You will design and implement data storage and distributed computing solutions within AWS environments.
Responsibilities
- Build and deploy applications using AWS services including EC2, S3, Hive, Glue, EMR, RDS, ELB, and Lambda.
- Implement and tune Hadoop and Spark architectures for performance optimization.
- Develop automated unit, integration, regression, performance, and acceptance tests.
- Design data solutions covering data warehousing, data lake patterns, and both structured and unstructured data.
- Apply software design principles to maintain scalable data pipelines.
Required Skills
- 5+ years of professional development experience in Java and Python.

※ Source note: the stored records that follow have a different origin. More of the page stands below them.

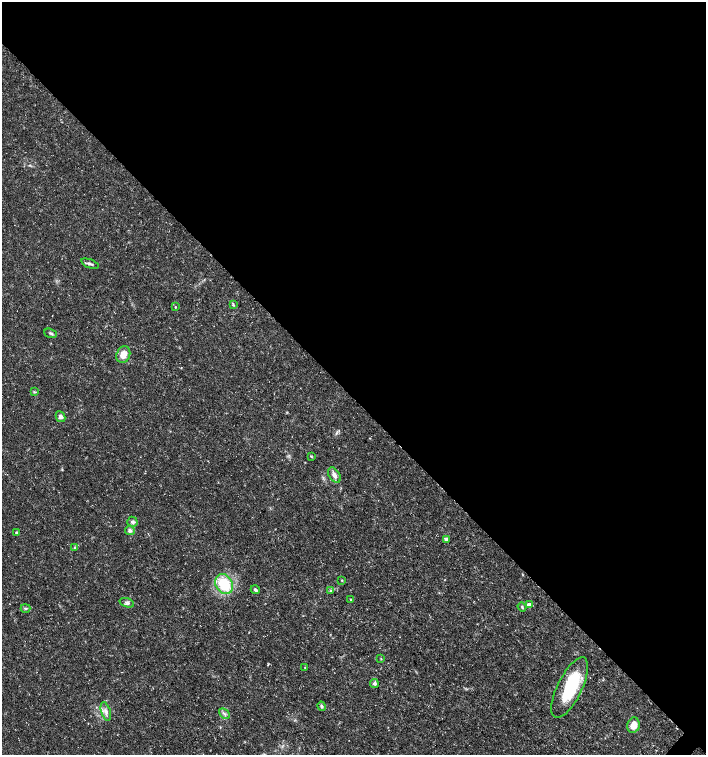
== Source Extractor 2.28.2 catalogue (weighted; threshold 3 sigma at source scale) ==
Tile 3 of 4 x 4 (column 3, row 1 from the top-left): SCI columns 2982-4389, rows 4522-6026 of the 6027 x 6026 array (HDU 1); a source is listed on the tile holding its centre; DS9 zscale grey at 2 x 2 block average (1 PNG px = mean of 2 x 2 image px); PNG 708 x 757 px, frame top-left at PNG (2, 2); each listed source drawn as its Kron ellipse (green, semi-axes under 4 px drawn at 4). Shown black and unused: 53% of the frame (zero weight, under 3 of 5 exposures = <1% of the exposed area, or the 3 px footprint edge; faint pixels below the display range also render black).
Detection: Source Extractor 2.28.2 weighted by HDU 2 'WHT'; one run over the whole footprint, this tile lists its part. Background 0.0133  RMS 0.0019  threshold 0.00841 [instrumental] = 3 sigma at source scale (4.5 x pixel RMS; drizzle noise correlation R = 1.50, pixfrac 1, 0.0396/0.0396 arcsec/px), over >= 5 px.
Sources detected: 32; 1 inside a brighter listed object's ellipse — not listed separately; the other 31 listed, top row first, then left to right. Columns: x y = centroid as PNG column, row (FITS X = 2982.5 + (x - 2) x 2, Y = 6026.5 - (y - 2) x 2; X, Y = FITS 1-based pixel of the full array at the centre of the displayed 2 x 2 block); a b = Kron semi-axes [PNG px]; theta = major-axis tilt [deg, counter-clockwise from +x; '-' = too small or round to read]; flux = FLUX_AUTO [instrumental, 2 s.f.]
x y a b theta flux
90 264 9 3 -20 1.2
233 305 3 3 - 0.48
175 307 3 2 - 0.3
51 333 7 3 -18 0.71
123 355 8 6 67 4.2
34 392 3 3 - 0.43
61 417 5 4 - 1.3
311 456 4 2 - 0.37
334 475 8 5 -57 2.2
132 522 5 5 - 1
130 530 5 4 - 1.1
16 533 3 3 - 1
446 539 3 3 - 1.5
75 547 3 3 - 0.46
342 580 3 2 - 0.25
224 584 10 8 -58 16
255 590 4 3 - 0.82
331 591 3 3 - 0.45
350 599 3 2 - 0.3
127 603 7 4 -18 1.2
529 605 3 3 - 3.2
522 607 5 3 - 0.62
25 608 5 3 - 0.58
381 659 3 2 - 0.27
305 667 3 2 - 0.29
374 683 4 4 - 1
570 688 33 12 64 25
321 706 5 3 - 0.8
106 712 9 4 -73 1.9
224 714 6 3 -44 1
633 725 8 6 74 4.9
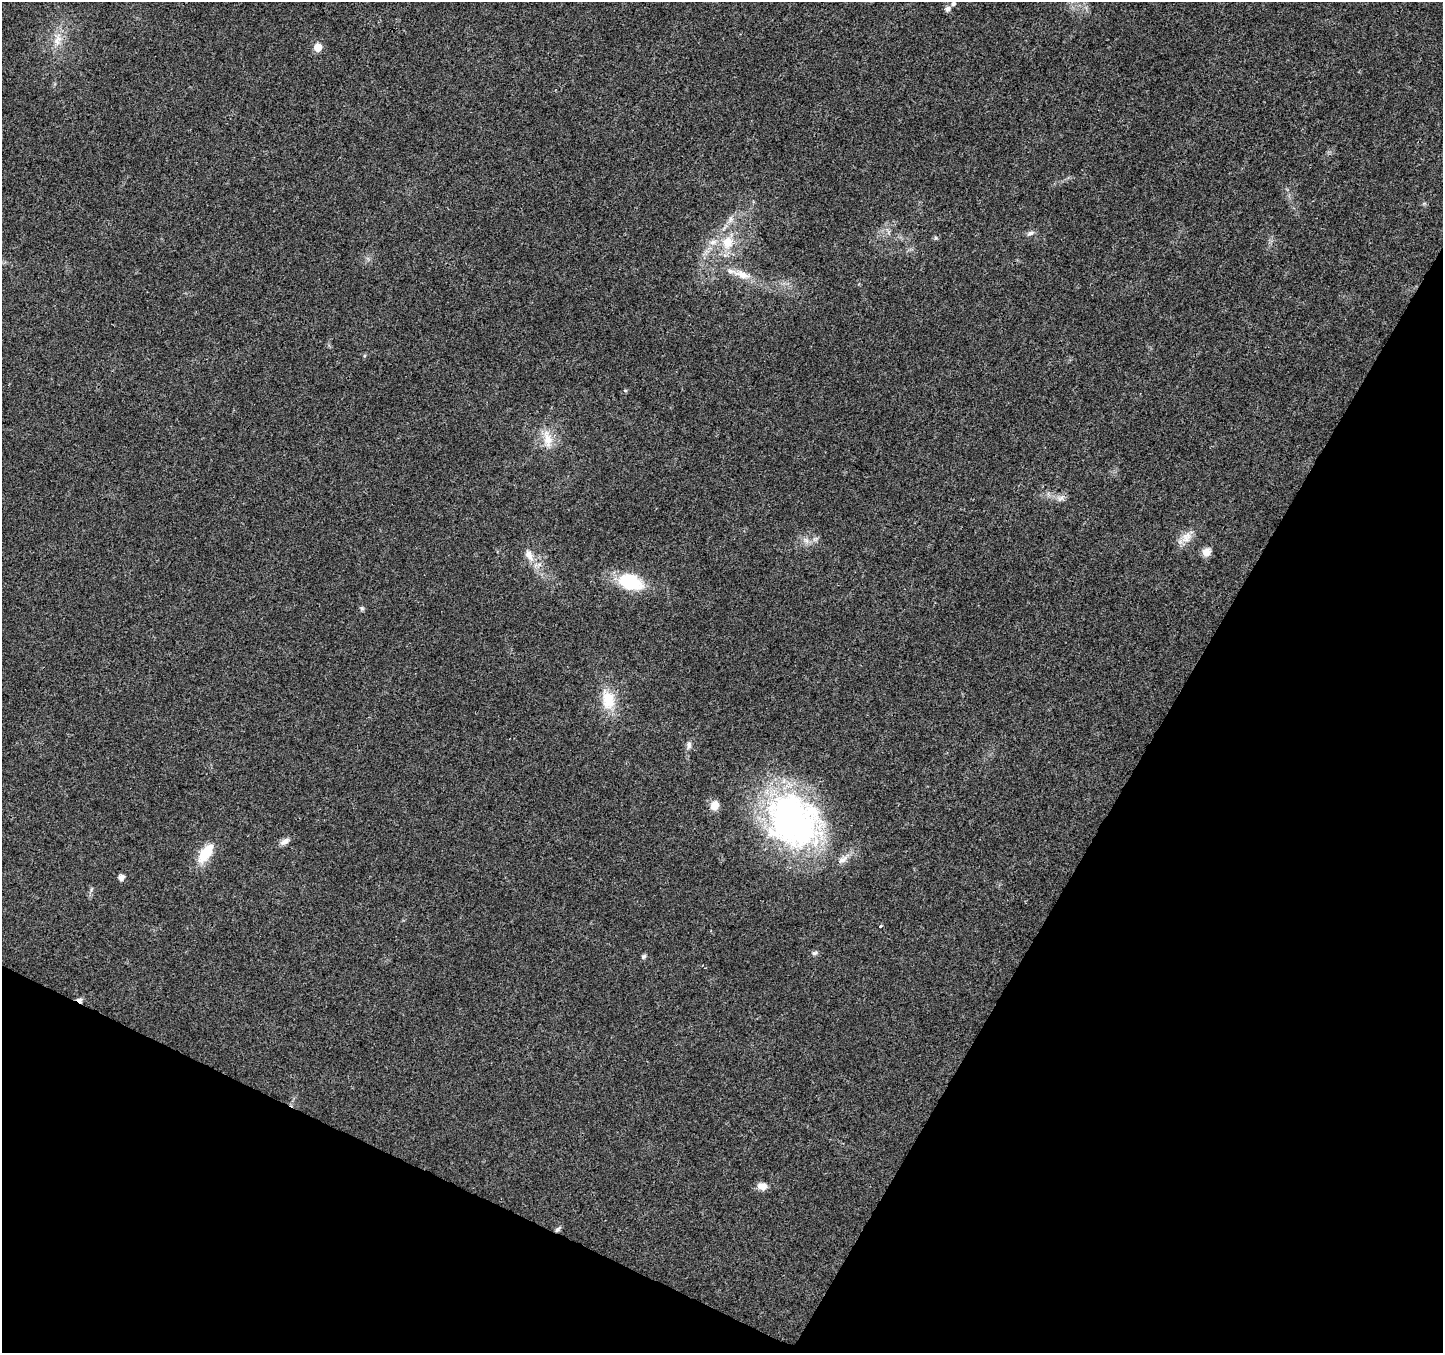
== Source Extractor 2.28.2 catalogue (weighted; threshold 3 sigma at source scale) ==
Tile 15 of 4 x 4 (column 3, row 4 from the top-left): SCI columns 2891-4331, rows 267-1617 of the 5773 x 5868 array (HDU 1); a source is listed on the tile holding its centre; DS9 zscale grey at full resolution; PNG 1445 x 1355 px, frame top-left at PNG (2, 2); no overlay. Shown black and unused: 27% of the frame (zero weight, under 3 of 4 exposures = <1% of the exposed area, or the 3 px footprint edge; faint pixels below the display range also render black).
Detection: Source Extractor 2.28.2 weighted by HDU 2 'WHT'; one run over the whole footprint, this tile lists its part. Background 0.0174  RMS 0.0028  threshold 0.0127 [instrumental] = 3 sigma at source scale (4.5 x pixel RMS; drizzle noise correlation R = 1.50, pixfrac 1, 0.0396/0.0396 arcsec/px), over >= 5 px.
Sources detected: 31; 3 inside a brighter listed object's ellipse — not listed separately; the other 28 listed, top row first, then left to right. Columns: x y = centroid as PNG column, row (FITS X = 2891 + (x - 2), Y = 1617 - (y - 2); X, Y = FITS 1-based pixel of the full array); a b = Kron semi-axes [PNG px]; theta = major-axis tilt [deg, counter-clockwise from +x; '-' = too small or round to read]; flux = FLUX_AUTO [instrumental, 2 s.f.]
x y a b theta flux
948 9 8 7 - 0.99
58 39 20 10 74 3.6
318 47 5 5 - 5.8
1030 233 9 6 27 0.88
727 242 19 16 73 6.7
742 275 24 9 -16 4.1
625 390 6 3 -19 0.27
548 439 25 12 -81 4.7
1061 498 12 4 42 0.94
1186 537 19 11 52 3.1
806 540 9 5 -45 0.96
1206 552 10 9 - 2.3
529 555 18 9 -64 2.8
630 582 31 19 -19 13
362 608 6 5 - 0.48
608 700 26 17 -82 7.7
689 745 10 6 89 1
714 805 10 9 - 3
793 821 70 57 -41 86
285 841 14 7 30 1.4
206 853 22 10 56 8.5
121 877 5 5 - 1.9
880 926 4 3 - 0.26
814 953 8 5 16 0.63
644 956 7 6 - 0.54
79 1000 8 5 -35 0.91
762 1186 11 8 -6 2.3
558 1229 10 4 44 0.6
Overlapping masked pixels (flux is a lower limit): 1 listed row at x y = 79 1000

- 3+ years of hands-on experience with Hadoop/Spark implementation and performance tuning.
- 3+ years of experience in Data Storage and Hadoop platform implementation.
- Experience implementing AWS services in distributed computing and enterprise environments.
- Deep understanding of the Hadoop ecosystem, including Sqoop, Flume, Kafka, Oozie, Hue, Zookeeper, HCatalog, Solr, and Avro.
- Proficiency in ETL processes and working with various database types.
- Bachelor’s degree in statistics, data science, or a related field, or equivalent work experience.
Preferred Skills
- Experience with Apache Hadoop ecosystem tools.
- Direct experience with Amazon Elastic Map Reduce (EMR) tuning.